* _WHAT IS BEING ASKED_
Could you set down exactly the lines in the records below between the line holding "left knee: (87, 381, 15)" and the line holding "left wrist: (407, 333, 11)", inclusive?

* _DATA EXTRACTS_

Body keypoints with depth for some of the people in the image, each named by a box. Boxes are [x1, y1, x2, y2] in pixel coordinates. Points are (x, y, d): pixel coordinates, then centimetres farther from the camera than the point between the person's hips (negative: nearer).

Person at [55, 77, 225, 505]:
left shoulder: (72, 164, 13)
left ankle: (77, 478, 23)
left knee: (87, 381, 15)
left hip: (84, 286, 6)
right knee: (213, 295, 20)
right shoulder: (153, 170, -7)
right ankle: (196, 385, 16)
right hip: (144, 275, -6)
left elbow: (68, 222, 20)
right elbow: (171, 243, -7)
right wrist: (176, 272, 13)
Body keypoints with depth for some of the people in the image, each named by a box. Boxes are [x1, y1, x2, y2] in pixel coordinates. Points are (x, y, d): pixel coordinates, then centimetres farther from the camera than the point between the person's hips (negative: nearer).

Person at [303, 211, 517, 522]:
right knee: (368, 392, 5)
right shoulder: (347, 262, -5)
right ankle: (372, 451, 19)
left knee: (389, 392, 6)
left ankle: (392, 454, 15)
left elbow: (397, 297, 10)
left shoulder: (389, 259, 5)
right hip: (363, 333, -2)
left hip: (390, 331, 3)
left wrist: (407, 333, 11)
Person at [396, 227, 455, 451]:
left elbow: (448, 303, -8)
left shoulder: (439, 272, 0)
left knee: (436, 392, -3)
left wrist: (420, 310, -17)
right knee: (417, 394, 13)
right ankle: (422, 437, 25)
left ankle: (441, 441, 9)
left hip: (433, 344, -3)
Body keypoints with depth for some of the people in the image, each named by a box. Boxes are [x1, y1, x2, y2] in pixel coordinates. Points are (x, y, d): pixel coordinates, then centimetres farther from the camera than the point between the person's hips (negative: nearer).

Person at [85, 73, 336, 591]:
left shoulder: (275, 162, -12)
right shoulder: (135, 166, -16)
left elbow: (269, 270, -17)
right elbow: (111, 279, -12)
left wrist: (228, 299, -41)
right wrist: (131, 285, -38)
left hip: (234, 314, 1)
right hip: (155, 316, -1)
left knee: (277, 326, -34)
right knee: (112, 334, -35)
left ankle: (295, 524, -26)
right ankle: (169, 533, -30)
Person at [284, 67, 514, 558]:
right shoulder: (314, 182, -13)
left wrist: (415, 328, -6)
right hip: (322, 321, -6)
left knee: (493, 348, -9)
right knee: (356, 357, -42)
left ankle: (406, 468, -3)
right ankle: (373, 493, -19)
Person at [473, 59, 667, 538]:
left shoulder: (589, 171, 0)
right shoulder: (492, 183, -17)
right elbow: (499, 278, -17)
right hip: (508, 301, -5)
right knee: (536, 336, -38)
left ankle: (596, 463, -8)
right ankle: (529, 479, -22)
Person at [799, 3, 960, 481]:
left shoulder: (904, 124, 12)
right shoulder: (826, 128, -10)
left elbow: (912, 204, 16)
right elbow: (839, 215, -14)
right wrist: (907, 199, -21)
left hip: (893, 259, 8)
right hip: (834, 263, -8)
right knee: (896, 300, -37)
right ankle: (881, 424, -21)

...

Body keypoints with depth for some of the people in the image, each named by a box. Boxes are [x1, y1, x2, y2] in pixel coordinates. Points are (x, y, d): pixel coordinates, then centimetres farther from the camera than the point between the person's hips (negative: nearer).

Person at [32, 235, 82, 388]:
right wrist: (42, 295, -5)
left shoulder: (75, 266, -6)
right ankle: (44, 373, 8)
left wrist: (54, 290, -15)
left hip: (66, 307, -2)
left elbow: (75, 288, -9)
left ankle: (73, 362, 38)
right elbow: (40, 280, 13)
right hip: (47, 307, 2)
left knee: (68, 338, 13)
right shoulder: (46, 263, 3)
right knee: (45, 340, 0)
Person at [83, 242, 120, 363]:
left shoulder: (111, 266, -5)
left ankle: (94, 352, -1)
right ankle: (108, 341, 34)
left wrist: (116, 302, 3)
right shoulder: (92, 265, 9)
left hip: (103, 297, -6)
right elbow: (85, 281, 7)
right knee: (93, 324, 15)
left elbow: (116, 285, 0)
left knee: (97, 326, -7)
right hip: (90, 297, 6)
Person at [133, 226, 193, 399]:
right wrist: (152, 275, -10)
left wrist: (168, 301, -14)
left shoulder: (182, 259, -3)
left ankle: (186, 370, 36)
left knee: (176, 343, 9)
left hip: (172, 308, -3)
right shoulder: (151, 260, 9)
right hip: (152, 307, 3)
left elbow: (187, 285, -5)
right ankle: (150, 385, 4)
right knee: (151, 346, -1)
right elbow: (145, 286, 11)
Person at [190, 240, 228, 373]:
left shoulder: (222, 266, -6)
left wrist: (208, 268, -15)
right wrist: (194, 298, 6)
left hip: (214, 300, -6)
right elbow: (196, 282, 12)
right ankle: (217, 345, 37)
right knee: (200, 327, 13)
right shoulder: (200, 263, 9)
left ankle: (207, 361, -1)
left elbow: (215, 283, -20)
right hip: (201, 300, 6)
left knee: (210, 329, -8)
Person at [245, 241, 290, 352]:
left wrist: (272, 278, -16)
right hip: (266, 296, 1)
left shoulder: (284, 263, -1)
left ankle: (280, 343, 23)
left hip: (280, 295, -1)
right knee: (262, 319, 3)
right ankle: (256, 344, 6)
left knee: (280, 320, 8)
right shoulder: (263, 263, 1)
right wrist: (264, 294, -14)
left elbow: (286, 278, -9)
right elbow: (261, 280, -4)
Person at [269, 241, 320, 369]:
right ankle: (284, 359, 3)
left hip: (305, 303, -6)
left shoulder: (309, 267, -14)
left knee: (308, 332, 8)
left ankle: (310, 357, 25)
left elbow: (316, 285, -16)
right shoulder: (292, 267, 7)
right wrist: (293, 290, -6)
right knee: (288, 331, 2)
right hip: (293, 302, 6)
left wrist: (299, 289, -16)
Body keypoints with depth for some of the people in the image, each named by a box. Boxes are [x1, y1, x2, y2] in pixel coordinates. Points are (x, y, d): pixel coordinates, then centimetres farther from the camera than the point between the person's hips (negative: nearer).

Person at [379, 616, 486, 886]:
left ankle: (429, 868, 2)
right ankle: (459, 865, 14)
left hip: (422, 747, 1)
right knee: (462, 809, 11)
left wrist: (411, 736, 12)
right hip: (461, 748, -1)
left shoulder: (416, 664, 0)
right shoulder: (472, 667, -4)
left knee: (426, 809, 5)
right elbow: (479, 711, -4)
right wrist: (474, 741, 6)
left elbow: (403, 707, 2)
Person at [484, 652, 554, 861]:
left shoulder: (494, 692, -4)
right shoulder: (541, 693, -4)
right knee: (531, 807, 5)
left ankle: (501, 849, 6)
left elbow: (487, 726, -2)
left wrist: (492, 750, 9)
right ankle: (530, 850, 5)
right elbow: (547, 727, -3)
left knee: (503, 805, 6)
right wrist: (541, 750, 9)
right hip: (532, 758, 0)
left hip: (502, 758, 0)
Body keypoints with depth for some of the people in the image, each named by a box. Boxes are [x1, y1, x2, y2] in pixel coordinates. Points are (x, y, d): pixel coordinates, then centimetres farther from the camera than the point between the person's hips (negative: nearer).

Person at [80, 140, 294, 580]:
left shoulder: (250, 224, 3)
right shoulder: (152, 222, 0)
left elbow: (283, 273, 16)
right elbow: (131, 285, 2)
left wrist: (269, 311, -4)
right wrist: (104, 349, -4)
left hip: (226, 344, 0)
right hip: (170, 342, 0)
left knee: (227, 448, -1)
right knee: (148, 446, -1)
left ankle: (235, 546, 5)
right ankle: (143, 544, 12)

* _RESPONSE TO THE TASK_
left knee: (87, 381, 15)
left hip: (84, 286, 6)
right knee: (213, 295, 20)
right shoulder: (153, 170, -7)
right ankle: (196, 385, 16)
right hip: (144, 275, -6)
left elbow: (68, 222, 20)
right elbow: (171, 243, -7)
right wrist: (176, 272, 13)
Body keypoints with depth for some of the people in the image, each named by a box. Boxes are [x1, y1, x2, y2] in pixel coordinates. Points are (x, y, d): pixel coordinates, then centimetres farther from the camera than the point between the person's hips (negative: nearer).

Person at [303, 211, 517, 522]:
right knee: (368, 392, 5)
right shoulder: (347, 262, -5)
right ankle: (372, 451, 19)
left knee: (389, 392, 6)
left ankle: (392, 454, 15)
left elbow: (397, 297, 10)
left shoulder: (389, 259, 5)
right hip: (363, 333, -2)
left hip: (390, 331, 3)
left wrist: (407, 333, 11)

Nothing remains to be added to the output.